The Beef Tenderloin is also known as the “Fillet of Beef” is the Diamond cut of the Beef. It is the leanest cut but also the most tender cut. It usually is divided into 3 parts, 1st the Head, which is the thick part on the back, 2nd the Middle, which is the centre part and 3rd the Tail, which is the thin front part of the Tenderloin.
Usually, if you trim the meat you divide to those 3 parts. Also, remove the tendon and the excess fat in the trimming Process. Now you are left with those 3 Parts which I know explain what to do with them.
1.The Head of the Fillet
This can be used for Steak or Stir Fry. Also, people use this Part for Beef Tartare which is usually raw beef mixed with Spices and then served on Toast. From this part of the Tenderloin, you will also cut the Chateaubriand which is a huge Steak from the thickest cut of this part.

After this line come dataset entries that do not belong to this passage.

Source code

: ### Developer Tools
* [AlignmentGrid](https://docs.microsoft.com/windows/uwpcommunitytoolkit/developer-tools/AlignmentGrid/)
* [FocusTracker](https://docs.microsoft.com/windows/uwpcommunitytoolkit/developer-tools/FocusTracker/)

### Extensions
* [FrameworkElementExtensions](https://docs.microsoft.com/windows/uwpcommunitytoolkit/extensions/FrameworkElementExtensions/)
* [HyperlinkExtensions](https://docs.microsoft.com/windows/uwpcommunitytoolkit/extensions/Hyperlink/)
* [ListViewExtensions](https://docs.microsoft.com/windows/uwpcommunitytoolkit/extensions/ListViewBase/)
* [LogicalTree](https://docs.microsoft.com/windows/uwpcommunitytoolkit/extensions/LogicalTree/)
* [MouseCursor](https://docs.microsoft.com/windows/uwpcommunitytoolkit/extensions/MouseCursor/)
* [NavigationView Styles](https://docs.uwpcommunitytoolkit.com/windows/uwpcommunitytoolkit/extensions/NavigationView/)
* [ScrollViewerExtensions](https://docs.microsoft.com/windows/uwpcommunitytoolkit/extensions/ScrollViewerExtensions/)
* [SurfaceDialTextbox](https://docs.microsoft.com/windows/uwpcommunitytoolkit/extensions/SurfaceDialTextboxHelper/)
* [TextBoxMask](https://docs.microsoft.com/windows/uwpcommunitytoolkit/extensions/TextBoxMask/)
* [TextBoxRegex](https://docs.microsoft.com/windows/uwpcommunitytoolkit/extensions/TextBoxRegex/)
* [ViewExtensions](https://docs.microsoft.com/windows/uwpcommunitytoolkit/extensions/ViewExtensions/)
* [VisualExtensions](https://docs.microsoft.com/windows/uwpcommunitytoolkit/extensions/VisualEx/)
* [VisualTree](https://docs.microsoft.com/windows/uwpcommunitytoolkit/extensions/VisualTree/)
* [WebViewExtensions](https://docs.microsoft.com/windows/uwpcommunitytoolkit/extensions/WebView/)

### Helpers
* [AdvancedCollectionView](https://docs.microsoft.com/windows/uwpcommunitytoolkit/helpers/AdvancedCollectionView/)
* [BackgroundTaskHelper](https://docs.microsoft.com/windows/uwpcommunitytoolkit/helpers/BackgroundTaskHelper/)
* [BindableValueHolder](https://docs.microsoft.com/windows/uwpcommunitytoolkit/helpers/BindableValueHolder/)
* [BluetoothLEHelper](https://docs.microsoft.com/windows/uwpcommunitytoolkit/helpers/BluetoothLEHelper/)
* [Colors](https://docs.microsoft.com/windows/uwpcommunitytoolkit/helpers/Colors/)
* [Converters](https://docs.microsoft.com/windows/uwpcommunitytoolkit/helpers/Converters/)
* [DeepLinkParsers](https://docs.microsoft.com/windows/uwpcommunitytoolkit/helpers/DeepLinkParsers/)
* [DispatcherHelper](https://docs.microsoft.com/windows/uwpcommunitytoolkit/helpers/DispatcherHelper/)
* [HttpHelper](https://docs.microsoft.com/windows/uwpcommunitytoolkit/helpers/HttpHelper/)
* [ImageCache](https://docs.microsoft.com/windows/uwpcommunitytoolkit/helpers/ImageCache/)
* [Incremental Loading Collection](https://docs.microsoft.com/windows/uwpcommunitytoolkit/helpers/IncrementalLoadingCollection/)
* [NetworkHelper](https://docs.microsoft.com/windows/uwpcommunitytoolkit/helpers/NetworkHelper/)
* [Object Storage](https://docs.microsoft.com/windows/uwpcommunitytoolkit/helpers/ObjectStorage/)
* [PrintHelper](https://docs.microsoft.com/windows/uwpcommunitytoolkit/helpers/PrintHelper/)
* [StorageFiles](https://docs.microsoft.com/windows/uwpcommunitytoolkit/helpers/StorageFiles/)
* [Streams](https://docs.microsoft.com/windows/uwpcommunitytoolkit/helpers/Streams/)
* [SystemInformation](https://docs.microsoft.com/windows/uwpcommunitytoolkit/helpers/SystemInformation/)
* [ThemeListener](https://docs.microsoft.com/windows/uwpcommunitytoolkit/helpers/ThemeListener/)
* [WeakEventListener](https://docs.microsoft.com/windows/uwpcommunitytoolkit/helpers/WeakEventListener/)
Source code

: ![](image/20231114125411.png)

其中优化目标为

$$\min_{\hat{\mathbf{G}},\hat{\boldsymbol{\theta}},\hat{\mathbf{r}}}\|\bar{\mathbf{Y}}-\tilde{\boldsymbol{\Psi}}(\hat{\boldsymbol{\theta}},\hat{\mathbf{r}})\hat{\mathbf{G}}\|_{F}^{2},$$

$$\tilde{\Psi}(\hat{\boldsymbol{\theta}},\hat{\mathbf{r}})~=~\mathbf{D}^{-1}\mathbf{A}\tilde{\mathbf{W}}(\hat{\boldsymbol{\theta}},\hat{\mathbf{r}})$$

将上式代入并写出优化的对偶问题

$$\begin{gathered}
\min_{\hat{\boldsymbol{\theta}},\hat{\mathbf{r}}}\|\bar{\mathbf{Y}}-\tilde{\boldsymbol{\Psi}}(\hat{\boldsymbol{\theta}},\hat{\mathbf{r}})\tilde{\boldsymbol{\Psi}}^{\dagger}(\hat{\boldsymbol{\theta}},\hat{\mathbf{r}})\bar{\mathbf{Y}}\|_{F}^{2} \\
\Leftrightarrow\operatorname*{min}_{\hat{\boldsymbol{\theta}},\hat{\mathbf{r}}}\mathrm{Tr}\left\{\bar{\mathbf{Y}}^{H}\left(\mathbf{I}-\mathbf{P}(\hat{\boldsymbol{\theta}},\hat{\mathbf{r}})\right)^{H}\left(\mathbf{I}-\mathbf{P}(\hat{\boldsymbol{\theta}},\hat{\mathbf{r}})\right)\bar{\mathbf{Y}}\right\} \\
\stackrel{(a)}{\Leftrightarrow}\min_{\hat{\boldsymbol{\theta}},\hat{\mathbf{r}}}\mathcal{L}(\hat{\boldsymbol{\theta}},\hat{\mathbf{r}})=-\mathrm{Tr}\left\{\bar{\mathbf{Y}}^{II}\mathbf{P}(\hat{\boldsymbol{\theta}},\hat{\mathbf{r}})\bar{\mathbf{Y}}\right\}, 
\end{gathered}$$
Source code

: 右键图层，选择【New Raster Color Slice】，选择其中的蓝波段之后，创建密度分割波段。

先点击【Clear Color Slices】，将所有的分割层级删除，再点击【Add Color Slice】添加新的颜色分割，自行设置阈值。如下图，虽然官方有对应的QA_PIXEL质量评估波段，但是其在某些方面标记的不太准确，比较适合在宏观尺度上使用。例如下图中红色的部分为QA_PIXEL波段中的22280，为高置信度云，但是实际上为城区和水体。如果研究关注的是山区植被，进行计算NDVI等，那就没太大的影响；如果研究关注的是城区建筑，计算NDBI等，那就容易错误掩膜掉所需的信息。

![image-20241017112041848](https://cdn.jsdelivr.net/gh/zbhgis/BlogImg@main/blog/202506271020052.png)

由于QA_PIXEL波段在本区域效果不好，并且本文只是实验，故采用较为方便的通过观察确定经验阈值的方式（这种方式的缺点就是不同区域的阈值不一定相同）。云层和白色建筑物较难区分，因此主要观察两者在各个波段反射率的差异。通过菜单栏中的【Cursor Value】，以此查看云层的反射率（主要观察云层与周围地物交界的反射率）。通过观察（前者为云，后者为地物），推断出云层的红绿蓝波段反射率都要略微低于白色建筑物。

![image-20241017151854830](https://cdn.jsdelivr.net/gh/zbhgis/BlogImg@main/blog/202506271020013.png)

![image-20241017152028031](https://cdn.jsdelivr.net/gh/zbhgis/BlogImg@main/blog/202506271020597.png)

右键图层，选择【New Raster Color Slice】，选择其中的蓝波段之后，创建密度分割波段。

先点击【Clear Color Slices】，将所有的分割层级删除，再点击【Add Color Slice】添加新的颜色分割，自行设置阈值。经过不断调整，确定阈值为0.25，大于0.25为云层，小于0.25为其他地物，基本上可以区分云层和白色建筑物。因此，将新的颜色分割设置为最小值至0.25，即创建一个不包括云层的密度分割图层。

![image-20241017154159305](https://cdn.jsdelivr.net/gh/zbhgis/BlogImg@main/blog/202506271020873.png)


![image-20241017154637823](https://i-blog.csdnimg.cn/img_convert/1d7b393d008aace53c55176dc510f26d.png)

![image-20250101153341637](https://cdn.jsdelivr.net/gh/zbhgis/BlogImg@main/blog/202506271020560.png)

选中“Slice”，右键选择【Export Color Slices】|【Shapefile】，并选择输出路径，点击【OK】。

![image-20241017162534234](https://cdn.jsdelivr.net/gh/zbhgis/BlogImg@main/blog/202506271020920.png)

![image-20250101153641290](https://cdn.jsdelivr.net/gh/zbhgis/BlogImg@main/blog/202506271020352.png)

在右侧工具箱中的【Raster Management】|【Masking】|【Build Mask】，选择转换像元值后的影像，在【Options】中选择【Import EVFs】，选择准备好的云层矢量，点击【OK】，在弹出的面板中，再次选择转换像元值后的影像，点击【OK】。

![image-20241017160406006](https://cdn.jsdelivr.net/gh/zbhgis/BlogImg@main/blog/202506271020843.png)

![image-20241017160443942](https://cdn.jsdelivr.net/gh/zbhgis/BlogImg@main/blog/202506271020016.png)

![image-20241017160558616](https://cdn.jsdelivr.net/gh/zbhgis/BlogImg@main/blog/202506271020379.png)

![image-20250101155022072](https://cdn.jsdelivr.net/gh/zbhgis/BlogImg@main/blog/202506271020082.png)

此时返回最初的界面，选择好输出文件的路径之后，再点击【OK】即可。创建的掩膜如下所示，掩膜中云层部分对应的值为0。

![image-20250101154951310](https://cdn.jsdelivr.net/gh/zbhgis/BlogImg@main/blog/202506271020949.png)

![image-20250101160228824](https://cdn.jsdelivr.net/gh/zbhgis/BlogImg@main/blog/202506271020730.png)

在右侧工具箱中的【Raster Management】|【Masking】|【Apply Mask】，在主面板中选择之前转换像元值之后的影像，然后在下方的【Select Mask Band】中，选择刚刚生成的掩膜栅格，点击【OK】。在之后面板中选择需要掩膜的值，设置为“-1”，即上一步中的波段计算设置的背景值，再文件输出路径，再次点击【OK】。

2. The Centre Part of the Tenderloin
The center Part of the Tenderloin is where you cut your Fillet Mignon or the Tournedos. Also , can be used for Beef Tartare but is better to cut Steaks out of it. This part can be used whole as “Beef Wellington or just whole roasted with Herbs.
3. The Tail part of the Tenderloin
Usually used for Stir Fry or Stew such as Beef Stroganoff or Goulash. Can be used for Beef Tartare as well.